─── ENTRIES PROVIDED ───

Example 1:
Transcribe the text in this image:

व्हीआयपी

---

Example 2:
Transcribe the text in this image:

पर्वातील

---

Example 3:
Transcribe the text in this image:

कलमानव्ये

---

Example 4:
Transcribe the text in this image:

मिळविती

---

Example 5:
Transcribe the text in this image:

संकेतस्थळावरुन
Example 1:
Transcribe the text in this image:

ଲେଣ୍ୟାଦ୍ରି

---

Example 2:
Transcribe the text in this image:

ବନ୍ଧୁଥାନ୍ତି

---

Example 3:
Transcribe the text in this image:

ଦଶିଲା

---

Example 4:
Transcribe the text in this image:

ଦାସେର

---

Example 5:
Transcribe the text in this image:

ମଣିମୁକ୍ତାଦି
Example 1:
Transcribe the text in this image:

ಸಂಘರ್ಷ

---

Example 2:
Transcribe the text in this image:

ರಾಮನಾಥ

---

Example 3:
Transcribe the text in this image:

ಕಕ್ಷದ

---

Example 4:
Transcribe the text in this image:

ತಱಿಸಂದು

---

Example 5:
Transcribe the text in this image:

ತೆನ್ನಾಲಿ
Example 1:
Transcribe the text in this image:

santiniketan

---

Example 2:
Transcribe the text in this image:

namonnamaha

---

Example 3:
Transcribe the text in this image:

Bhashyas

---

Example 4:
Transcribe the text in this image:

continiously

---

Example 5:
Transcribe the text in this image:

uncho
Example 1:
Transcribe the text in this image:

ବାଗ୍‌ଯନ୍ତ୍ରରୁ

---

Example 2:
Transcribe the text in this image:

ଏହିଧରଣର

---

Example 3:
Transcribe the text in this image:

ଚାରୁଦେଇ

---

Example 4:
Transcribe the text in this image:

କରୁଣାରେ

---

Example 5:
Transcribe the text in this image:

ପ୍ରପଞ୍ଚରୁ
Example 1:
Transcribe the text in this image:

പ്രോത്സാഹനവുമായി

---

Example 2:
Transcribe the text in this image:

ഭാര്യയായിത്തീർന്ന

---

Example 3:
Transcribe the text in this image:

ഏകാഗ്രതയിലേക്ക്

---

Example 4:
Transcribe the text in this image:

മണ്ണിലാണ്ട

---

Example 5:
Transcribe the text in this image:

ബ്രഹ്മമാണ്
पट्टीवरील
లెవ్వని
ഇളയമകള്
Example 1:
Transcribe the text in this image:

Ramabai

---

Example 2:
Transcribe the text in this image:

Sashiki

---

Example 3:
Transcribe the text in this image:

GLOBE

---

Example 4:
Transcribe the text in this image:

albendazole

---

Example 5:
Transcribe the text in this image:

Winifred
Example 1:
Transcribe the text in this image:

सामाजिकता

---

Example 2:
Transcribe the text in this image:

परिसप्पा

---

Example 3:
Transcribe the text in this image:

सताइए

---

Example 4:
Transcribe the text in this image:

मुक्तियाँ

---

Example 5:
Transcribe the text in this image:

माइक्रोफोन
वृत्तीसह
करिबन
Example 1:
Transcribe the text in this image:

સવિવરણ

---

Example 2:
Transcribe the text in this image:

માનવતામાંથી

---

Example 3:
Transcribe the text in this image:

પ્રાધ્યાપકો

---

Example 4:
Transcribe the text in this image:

───

▶ [EXERCISE PROMPT]: Output the whole listing exactly.

▶ [ANSWER TO THE PROBLEM]:
Example 1:
Transcribe the text in this image:

व्हीआयपी

---

Example 2:
Transcribe the text in this image:

पर्वातील

---

Example 3:
Transcribe the text in this image:

कलमानव्ये

---

Example 4:
Transcribe the text in this image:

मिळविती

---

Example 5:
Transcribe the text in this image:

संकेतस्थळावरुन
Example 1:
Transcribe the text in this image:

ଲେଣ୍ୟାଦ୍ରି

---

Example 2:
Transcribe the text in this image:

ବନ୍ଧୁଥାନ୍ତି

---

Example 3:
Transcribe the text in this image:

ଦଶିଲା

---

Example 4:
Transcribe the text in this image:

ଦାସେର

---

Example 5:
Transcribe the text in this image:

ମଣିମୁକ୍ତାଦି
Example 1:
Transcribe the text in this image:

ಸಂಘರ್ಷ

---

Example 2:
Transcribe the text in this image:

ರಾಮನಾಥ

---

Example 3:
Transcribe the text in this image:

ಕಕ್ಷದ

---

Example 4:
Transcribe the text in this image:

ತಱಿಸಂದು

---

Example 5:
Transcribe the text in this image:

ತೆನ್ನಾಲಿ
Example 1:
Transcribe the text in this image:

santiniketan

---

Example 2:
Transcribe the text in this image:

namonnamaha

---

Example 3:
Transcribe the text in this image:

Bhashyas

---

Example 4:
Transcribe the text in this image:

continiously

---

Example 5:
Transcribe the text in this image:

uncho
Example 1:
Transcribe the text in this image:

ବାଗ୍‌ଯନ୍ତ୍ରରୁ

---

Example 2:
Transcribe the text in this image:

ଏହିଧରଣର

---

Example 3:
Transcribe the text in this image:

ଚାରୁଦେଇ

---

Example 4:
Transcribe the text in this image:

କରୁଣାରେ

---

Example 5:
Transcribe the text in this image:

ପ୍ରପଞ୍ଚରୁ
Example 1:
Transcribe the text in this image:

പ്രോത്സാഹനവുമായി

---

Example 2:
Transcribe the text in this image:

ഭാര്യയായിത്തീർന്ന

---

Example 3:
Transcribe the text in this image:

ഏകാഗ്രതയിലേക്ക്

---

Example 4:
Transcribe the text in this image:

മണ്ണിലാണ്ട

---

Example 5:
Transcribe the text in this image:

ബ്രഹ്മമാണ്
पट्टीवरील
లెవ్వని
ഇളയമകള്
Example 1:
Transcribe the text in this image:

Ramabai

---

Example 2:
Transcribe the text in this image:

Sashiki

---

Example 3:
Transcribe the text in this image:

GLOBE

---

Example 4:
Transcribe the text in this image:

albendazole

---

Example 5:
Transcribe the text in this image:

Winifred
Example 1:
Transcribe the text in this image:

सामाजिकता

---

Example 2:
Transcribe the text in this image:

परिसप्पा

---

Example 3:
Transcribe the text in this image:

सताइए

---

Example 4:
Transcribe the text in this image:

मुक्तियाँ

---

Example 5:
Transcribe the text in this image:

माइक्रोफोन
वृत्तीसह
करिबन
Example 1:
Transcribe the text in this image:

સવિવરણ

---

Example 2:
Transcribe the text in this image:

માનવતામાંથી

---

Example 3:
Transcribe the text in this image:

પ્રાધ્યાપકો

---

Example 4:
Transcribe the text in this image:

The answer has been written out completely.